=== INSTRUCTION 1 ===
In the passage about Morris B. Sachs, on which station did the Amateur Hour first air when it moved to television?
=== INSTRUCTION 2 ===
Quote the passage about Morris B. Sachs word for word, everything from "The Diversey/Milwaukee/Kimball Morris" down to "in the foreground.".
=== INSTRUCTION 3 ===
Continue the passage about Morris B. Sachs from the point where it stops.

--- START OF TEXT TO READ ---

The Diversey/Milwaukee/Kimball Morris B. Sachs store closed by the mid ‘60s and sat vacant for 20 years before being bought and redeveloped by the city. It now houses the Hairpin Arts Center, a community arts center named in honor of Sol Goldberg, the building’s original owner, who made his money with a distinctive metal hairpin. Designed by the firm of Leichenko and Esser in 1930, the building is part of the Milwaukee-Diversey-Kimball Landmark District.
In 1957, Sachs opened a Loop store at State and Monroe. Here’s a 1966 view looking east on Monroe toward State, with the Schubert marquee in the foreground.
Here’s a similar view from the latest Google Streetview. That’s a Capital One Cafe on the ground floor in the building that formerly housed the Morris B. Sachs store on the right.
The Show
Everyone knew Morris B. Sachs’ name from his stores, but they also knew his face from the Morris B. Sachs Amateur Hour. The show started on Friday nights in 1934, broadcast on radio from the window of his first store at 6638 S. Halsted. Sachs moved the show to the Merchandise Mart when police complained about traffic jams. Soon Sachs rented the Civic Opera House every couple of months to accommodate the huge demand for tickets, switching the show to Sunday afternoons and hiring slick announcers to host.
The Morris B. Sachs Amateur Hour shifted to the new medium of television in 1949 on Chicago’s first TV station, WBKB, which later became WLS. The show jumped to WGN at some point, but I couldn’t tell precisely when that happened. WGN began broadcasting in 1948, the second Chicago TV station to spring into existence.
The Morris B. Sachs Amateur Hour helped launch careers for several stars, including Mel Torme. According to Richard Reeder, listeners/viewers phoned in their votes to name a winner. If you search “Morris B. Sachs” in the post-1985 Tribune archives, the name comes up continually in obituaries—for people whose relatives include mention of their loved one’s Amateur Hour wins. As Ronald Subeck’s survivors noted in 2020, “His obituary would not be complete without noting that he was a winner on the Morris B. Sachs Amateur Hour for his celebrity impressions as a teenager, one of the most thrilling moments of his early life.”
In 1955, as Morris B. Sachs began a run for Chicago city treasurer—oh yes, we’ll get to that next—Sachs told the Trib that while he peddled clothes as an orphaned immigrant on the South Side, he dreamed of Hollywood. “There was no chance,” he said. “There was no one to listen.”
As a teenager, Sachs almost went to Hollywood for acting school—but it cost $75. “I was lucky I didn’t have the money,” said Sachs. “Now I do my acting in the clothing business.” But Sachs said he promised himself that “if I made good, I would help people develop their talent.”
“He rarely misses an appearance on his own show,” noted the 1955 Tribune article. “Winners are given their prizes [a watch and $20 to $75] and then they shake hands with him and say a small speech, something like, ‘I want to thank Mr. Sachs for the opportunity to be on the show and all the wonderful people who voted for me.’” Morris Sachs insisted that none of the participants were coached to say that, and it’s probably true.
Of course, the Morris B. Sachs Amateur Hour was something of a publicity success for the Morris B. Sachs clothing stores. Plus, in 1955, it meant Morris B. Sachs had a face immediately familiar to voters when he went into politics.

--- END OF TEXT TO READ ---
--- START OF MATERIAL PROVIDED ---

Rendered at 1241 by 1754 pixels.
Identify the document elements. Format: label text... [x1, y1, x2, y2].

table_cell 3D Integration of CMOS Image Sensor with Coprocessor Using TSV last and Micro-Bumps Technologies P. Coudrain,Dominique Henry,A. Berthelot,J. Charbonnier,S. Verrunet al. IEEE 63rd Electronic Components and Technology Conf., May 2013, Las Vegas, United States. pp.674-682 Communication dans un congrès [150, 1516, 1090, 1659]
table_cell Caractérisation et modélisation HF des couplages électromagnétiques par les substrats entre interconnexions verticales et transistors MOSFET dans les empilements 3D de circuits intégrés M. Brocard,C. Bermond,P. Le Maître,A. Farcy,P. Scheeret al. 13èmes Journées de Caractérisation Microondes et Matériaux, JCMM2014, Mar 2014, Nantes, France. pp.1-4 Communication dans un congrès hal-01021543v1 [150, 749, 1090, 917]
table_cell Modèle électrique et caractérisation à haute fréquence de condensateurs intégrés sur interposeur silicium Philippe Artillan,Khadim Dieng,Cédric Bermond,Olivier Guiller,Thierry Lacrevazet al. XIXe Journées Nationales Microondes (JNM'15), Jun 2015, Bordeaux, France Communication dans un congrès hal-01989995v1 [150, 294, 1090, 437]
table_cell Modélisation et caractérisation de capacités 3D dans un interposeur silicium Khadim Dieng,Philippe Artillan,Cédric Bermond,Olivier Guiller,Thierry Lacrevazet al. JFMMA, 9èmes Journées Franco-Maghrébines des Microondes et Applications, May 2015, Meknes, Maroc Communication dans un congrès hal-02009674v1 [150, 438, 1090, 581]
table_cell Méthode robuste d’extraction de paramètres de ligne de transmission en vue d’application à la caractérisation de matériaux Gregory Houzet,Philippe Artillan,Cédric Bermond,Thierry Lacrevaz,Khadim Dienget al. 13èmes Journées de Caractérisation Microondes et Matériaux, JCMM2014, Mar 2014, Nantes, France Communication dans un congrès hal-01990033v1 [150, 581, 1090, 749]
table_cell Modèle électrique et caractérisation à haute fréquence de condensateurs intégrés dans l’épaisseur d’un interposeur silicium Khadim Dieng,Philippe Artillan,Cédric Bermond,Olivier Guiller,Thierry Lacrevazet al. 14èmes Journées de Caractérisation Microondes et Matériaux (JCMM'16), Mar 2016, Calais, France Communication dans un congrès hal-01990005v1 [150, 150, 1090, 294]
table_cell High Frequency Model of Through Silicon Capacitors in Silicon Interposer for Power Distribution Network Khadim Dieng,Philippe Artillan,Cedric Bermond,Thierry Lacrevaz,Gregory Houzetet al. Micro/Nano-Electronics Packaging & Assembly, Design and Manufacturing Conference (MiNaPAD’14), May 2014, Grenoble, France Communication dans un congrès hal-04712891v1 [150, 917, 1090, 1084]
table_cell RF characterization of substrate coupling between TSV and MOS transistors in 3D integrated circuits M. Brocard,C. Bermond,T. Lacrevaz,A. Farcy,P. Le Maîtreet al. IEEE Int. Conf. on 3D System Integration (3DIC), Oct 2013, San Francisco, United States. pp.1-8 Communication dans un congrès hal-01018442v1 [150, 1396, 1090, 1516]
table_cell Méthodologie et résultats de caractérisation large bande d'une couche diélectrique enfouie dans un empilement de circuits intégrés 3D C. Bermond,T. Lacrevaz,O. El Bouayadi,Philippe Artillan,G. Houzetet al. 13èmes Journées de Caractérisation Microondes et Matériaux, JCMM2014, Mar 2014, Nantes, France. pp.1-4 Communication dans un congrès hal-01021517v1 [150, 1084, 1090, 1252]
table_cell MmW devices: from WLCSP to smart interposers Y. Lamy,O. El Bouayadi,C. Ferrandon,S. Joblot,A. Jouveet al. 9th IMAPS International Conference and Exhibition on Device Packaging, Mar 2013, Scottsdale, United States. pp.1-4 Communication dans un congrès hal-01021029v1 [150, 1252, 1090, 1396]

--- END OF MATERIAL PROVIDED ---

=== EXPECTED ANSWER 1 ===
WBKB, Chicago's first TV station, which later became WLS.

=== EXPECTED ANSWER 2 ===
The Diversey/Milwaukee/Kimball Morris B. Sachs store closed by the mid ‘60s and sat vacant for 20 years before being bought and redeveloped by the city. It now houses the Hairpin Arts Center, a community arts center named in honor of Sol Goldberg, the building’s original owner, who made his money with a distinctive metal hairpin. Designed by the firm of Leichenko and Esser in 1930, the building is part of the Milwaukee-Diversey-Kimball Landmark District.
In 1957, Sachs opened a Loop store at State and Monroe. Here’s a 1966 view looking east on Monroe toward State, with the Schubert marquee in the foreground.

=== EXPECTED ANSWER 3 ===
The politics
Sachs ran for city treasurer in 1955 on a ticket with Chicago Mayor Martin Kennelly, who was running for re-election. Kennelly had been brought in by the Democratic Machine as a controllable reform mayor to spruce up the party’s image after too many scandals in Mayor Ed Kelly’s administration, even for Chicago.
Even though Kennelly was the incumbent two-term mayor in 1955, he didn’t get the Machine’s endorsement for that year’s primary. That went to the chairman of the Chicago Democratic Party—one Richard J. Daley, who beat Kennelly in the primary and went on to his first term as mayor.
But first, in the primary, Daley quickly needed to replace his own candidate for city clerk, Ald. Benjamin Becker (40th). Becker was accused of representing clients in zoning cases that he voted on in City Council. The more things change, right? Soon-to-be Mayor Daley picked popular, recognizable Morris B. Sachs to replace the errant Becker, even switching the ticket around so Sachs could still run for city treasurer. John Marcin, the guy who was running for treasurer, switched to city clerk to accommodate the change—as Tommy Henry would say on Chicago History Podcast, “because Chicago.”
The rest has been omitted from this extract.